Yet another lawsuit has been filed against Alabama medical cannabis regulators, following a third attempt by the state on Friday to award coveted marijuana business permits.
Throughout its multiple rounds, various companies that have applied for medical marijuana business licenses have first won licenses, then lost them, and consequently filed suit. This time around it’s processor Enchanted Green LLC, Law360 reported, which was named as a processor permit recipient in the first round in June, and then again after the second round in August. But the company did not get selected for a permit during the third round last week.
After its license was confirmed in August by the Alabama Medical Cannabis Commission, Enchanted Green paid the state $40,000 for a license fee, before the commission unjustly changed its procedures and gave the processor permit to a different company, Enchanted alleged in its suit.
“The AMCC’s actions of repeatedly changing rules, criteria, and parameters for applicants, their submissions, and the awarding of processor licenses was and is unconstitutional and cannot be permitted,” Enchanted Green’s suit charges.
According to the lawsuit, commissioners were unsure on Friday of the entire process by which they chose license winners, and even used a tie-breaking method for the processor permits that involved pulling names on pieces of paper out of a bowl to determine consideration order for the applications.
Enchanted Green also alleged that commissioners indicated they had not read additional permit materials the company submitted as part of the third try at licensing by the AMCC.
Enchanted Green claims that the AMCC violated the Alabama Open Meetings Act, the Alabama Administrative Procedure Act, and the Darren Wesley “Ato” Hall Compassion Act, and is asking the court to prevent the AMCC from issuing any permits.

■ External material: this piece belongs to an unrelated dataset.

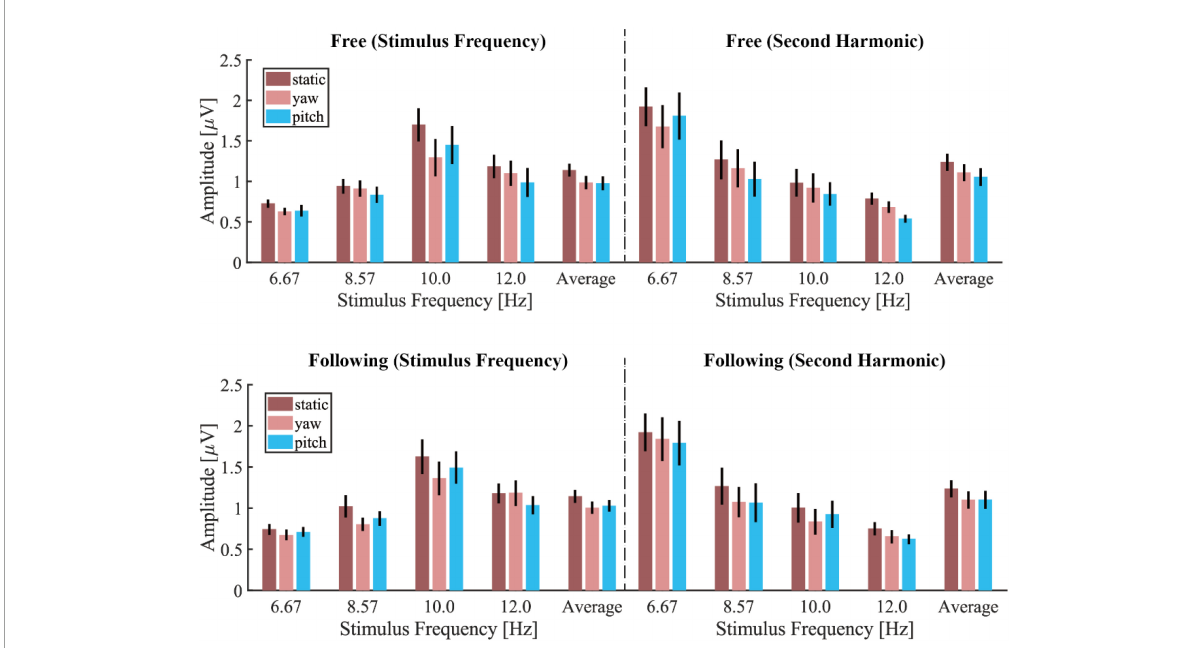
FIGURE5 The mean and standard error of the mean (SEM) of spectrum amplitude corresponding to the stimulus frequency and its second harmonic in different moving tasks and patterns.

“Throughout the entire application and licensing process, the AMCC did not observe anything remotely resembling due process with respect to its actions, its decisions, and the manner in which it approached the application and licensing process and its treatment of applicants, including plaintiff Enchanted Green,” the lawsuit alleges. “The entire process was bereft of any semblance of due process, order, fairness, or logic, and was handled in nothing less than an arbitrary and capricious manner by the AMCC and its members/commissioners.”
Whether Enchanted Green will have any luck with the courts is an open question, given that several other businesses have sued in recent months over the stop-start confusion in Alabama, with mixed results. Multistate operator Verano Holdings, for instance, first won and then lost an “integrated facility” permit in the same manner as Enchanted Green, but an attempt at getting the license back through litigation fell short.
A whopping 25 companies reportedly filed suit over the process, which in part was what forced the third licensing attempt, so litigation could prove fruitful.